(Collected data)
=======

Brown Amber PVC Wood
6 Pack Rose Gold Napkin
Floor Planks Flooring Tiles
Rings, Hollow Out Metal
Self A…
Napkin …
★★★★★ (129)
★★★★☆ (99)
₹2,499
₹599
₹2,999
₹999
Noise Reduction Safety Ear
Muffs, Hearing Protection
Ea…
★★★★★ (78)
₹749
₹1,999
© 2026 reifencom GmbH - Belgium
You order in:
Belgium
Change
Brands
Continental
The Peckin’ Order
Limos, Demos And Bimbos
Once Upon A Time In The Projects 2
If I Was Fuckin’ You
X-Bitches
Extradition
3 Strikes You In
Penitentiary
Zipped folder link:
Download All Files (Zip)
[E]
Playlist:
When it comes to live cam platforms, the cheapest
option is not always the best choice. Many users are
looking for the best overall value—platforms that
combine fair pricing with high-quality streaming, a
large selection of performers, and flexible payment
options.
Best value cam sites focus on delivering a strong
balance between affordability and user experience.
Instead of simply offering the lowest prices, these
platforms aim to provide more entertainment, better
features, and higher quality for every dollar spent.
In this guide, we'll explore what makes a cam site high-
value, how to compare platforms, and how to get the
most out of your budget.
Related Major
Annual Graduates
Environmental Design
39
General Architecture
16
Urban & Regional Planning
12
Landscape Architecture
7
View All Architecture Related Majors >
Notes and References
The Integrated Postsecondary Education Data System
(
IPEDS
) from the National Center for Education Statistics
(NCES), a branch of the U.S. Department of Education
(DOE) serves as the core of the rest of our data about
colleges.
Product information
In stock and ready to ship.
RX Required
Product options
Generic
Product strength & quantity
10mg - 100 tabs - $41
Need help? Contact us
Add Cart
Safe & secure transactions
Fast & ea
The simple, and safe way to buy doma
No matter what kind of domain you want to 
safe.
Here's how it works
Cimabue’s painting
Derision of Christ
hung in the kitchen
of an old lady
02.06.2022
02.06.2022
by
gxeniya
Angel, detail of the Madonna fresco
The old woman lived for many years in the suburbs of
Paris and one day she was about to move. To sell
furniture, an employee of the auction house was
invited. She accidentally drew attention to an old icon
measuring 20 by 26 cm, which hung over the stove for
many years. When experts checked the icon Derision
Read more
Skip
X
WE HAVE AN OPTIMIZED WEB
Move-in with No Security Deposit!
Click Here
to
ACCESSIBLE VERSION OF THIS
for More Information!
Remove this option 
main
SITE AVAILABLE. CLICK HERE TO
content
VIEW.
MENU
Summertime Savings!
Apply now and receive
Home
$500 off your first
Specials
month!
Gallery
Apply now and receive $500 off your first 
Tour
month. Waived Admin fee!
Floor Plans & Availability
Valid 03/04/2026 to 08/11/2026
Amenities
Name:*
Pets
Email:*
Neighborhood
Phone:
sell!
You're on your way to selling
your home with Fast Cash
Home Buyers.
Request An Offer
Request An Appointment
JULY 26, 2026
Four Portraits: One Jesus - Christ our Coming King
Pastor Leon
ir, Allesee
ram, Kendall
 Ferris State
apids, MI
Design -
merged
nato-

=======

**INSTRUCTION**
Please output all the lines above exactly as given.

**COMPLETED EXERCISE**
Brown Amber PVC Wood
6 Pack Rose Gold Napkin
Floor Planks Flooring Tiles
Rings, Hollow Out Metal
Self A…
Napkin …
★★★★★ (129)
★★★★☆ (99)
₹2,499
₹599
₹2,999
₹999
Noise Reduction Safety Ear
Muffs, Hearing Protection
Ea…
★★★★★ (78)
₹749
₹1,999
© 2026 reifencom GmbH - Belgium
You order in:
Belgium
Change
Brands
Continental
The Peckin’ Order
Limos, Demos And Bimbos
Once Upon A Time In The Projects 2
If I Was Fuckin’ You
X-Bitches
Extradition
3 Strikes You In
Penitentiary
Zipped folder link:
Download All Files (Zip)
[E]
Playlist:
When it comes to live cam platforms, the cheapest
option is not always the best choice. Many users are
looking for the best overall value—platforms that
combine fair pricing with high-quality streaming, a
large selection of performers, and flexible payment
options.
Best value cam sites focus on delivering a strong
balance between affordability and user experience.
Instead of simply offering the lowest prices, these
platforms aim to provide more entertainment, better
features, and higher quality for every dollar spent.
In this guide, we'll explore what makes a cam site high-
value, how to compare platforms, and how to get the
most out of your budget.
Related Major
Annual Graduates
Environmental Design
39
General Architecture
16
Urban & Regional Planning
12
Landscape Architecture
7
View All Architecture Related Majors >
Notes and References
The Integrated Postsecondary Education Data System
(
IPEDS
) from the National Center for Education Statistics
(NCES), a branch of the U.S. Department of Education
(DOE) serves as the core of the rest of our data about
colleges.
Product information
In stock and ready to ship.
RX Required
Product options
Generic
Product strength & quantity
10mg - 100 tabs - $41
Need help? Contact us
Add Cart
Safe & secure transactions
Fast & ea
The simple, and safe way to buy doma
No matter what kind of domain you want to 
safe.
Here's how it works
Cimabue’s painting
Derision of Christ
hung in the kitchen
of an old lady
02.06.2022
02.06.2022
by
gxeniya
Angel, detail of the Madonna fresco
The old woman lived for many years in the suburbs of
Paris and one day she was about to move. To sell
furniture, an employee of the auction house was
invited. She accidentally drew attention to an old icon
measuring 20 by 26 cm, which hung over the stove for
many years. When experts checked the icon Derision
Read more
Skip
X
WE HAVE AN OPTIMIZED WEB
Move-in with No Security Deposit!
Click Here
to
ACCESSIBLE VERSION OF THIS
for More Information!
Remove this option 
main
SITE AVAILABLE. CLICK HERE TO
content
VIEW.
MENU
Summertime Savings!
Apply now and receive
Home
$500 off your first
Specials
month!
Gallery
Apply now and receive $500 off your first 
Tour
month. Waived Admin fee!
Floor Plans & Availability
Valid 03/04/2026 to 08/11/2026
Amenities
Name:*
Pets
Email:*
Neighborhood
Phone:
sell!
You're on your way to selling
your home with Fast Cash
Home Buyers.
Request An Offer
Request An Appointment
JULY 26, 2026
Four Portraits: One Jesus - Christ our Coming King
Pastor Leon
ir, Allesee
ram, Kendall
 Ferris State
apids, MI
Design -
merged
nato-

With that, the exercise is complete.